What does make OrionVM’s MicroPoPs different from the public cloud vendors’ small-form cloud appliances, however, as well as from private clouds, is that OrionVM offers an assortment of specialized cloud services, like data backup and Desktop-as-a-Service (DaaS), that you can’t get in most other cloud platforms, at least not currently. AWS Outposts doesn’t support Amazon’s DaaS offering, for example.
In addition, because of the white-labeling support, MicroPoPs create branding and resale opportunities for hybrid cloud that aren’t available from other solutions. You can’t effectively resell Azure Stack or Outposts because there is no way to rebrand them as your own. You could potentially rebrand and resell something like OpenStack, but then you’d basically be a public cloud vendor yourself, instead of a cloud reseller, because you’d be deploying and managing your own IaaS services on OpenStack.
If MicroPoPs catch on, it will be a sign that the hybrid cloud market is looking for more than just flexible infrastructure solutions from the hyperscale public cloud vendors. It will validate solutions that cater to organizations that want to be able to deploy services like DaaS and data backup using a cloud-based IaaS architecture, while retaining full control over where the host infrastructure resides.
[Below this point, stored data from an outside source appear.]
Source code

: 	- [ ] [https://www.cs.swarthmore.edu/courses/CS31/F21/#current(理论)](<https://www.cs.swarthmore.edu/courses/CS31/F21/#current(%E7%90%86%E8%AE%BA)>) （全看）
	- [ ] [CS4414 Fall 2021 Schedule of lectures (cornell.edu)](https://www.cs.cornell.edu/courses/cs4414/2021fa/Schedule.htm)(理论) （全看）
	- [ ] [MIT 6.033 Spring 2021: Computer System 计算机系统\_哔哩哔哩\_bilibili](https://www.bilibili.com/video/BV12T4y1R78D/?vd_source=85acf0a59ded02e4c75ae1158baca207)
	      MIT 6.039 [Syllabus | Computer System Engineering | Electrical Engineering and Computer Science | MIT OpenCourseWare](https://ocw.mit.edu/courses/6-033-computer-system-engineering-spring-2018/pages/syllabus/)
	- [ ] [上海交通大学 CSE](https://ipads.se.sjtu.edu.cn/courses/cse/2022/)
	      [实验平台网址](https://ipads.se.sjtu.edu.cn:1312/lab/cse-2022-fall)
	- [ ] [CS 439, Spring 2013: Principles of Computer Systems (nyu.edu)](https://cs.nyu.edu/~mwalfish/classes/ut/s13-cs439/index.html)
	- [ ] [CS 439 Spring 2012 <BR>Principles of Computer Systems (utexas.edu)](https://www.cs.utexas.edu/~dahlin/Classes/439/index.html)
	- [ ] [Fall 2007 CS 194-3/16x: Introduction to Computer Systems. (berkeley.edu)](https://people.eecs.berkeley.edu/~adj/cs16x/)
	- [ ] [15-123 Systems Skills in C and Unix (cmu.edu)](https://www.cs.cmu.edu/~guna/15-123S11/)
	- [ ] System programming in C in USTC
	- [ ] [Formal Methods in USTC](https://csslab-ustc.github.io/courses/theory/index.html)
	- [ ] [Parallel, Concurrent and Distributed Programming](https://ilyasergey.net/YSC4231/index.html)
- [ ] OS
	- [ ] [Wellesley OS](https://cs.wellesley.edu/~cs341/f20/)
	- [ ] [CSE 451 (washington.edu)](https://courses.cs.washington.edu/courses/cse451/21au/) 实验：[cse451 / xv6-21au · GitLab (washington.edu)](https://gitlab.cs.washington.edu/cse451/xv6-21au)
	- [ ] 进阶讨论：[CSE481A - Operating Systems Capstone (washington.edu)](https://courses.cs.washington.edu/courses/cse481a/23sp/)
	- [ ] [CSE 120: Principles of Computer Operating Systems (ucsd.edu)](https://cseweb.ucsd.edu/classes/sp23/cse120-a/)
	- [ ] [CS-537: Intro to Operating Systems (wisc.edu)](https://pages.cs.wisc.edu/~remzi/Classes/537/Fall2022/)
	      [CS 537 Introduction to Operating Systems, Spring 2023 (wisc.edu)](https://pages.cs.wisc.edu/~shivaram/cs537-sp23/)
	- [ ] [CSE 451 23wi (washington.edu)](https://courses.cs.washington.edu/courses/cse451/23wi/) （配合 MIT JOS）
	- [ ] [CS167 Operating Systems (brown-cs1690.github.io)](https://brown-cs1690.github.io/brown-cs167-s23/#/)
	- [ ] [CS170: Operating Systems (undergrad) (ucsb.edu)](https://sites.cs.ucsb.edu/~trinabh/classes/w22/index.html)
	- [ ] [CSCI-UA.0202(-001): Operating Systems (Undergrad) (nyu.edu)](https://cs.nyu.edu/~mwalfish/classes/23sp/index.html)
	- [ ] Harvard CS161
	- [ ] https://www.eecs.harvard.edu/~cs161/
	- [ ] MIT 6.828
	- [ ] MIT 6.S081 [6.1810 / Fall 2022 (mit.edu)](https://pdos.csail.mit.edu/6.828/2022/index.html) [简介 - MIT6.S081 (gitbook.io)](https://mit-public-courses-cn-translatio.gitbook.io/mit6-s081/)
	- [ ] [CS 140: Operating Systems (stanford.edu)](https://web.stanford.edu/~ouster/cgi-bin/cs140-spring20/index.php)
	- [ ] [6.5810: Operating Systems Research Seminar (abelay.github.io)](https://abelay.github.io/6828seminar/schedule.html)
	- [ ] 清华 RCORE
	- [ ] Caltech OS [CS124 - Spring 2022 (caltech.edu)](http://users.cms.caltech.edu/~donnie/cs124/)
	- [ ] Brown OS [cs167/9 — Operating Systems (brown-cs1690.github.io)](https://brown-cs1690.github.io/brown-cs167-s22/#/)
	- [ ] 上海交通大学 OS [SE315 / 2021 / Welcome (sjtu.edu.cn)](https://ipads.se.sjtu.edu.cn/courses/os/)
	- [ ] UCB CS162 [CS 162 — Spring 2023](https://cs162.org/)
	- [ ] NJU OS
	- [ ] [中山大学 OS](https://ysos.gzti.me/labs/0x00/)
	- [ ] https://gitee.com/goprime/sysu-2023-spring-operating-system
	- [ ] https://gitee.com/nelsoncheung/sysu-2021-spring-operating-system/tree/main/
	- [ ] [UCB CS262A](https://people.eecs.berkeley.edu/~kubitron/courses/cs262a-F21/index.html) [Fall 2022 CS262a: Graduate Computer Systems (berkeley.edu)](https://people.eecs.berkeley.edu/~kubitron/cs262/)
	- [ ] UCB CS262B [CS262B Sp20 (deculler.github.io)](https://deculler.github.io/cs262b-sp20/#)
Even if MicroPoPs don’t gain much traction in the market, they’re still worth noting as a reminder that despite all of the headlines made by solutions like Azure Stack and AWS Outposts, the public cloud vendors’ own hybrid frameworks are only part of the hybrid cloud landscape. Smaller cloud vendors have a role to play, too -- and they just may earn a significant chunk of hybrid cloud market share if they focus on providing hybrid solutions that the public clouds can’t.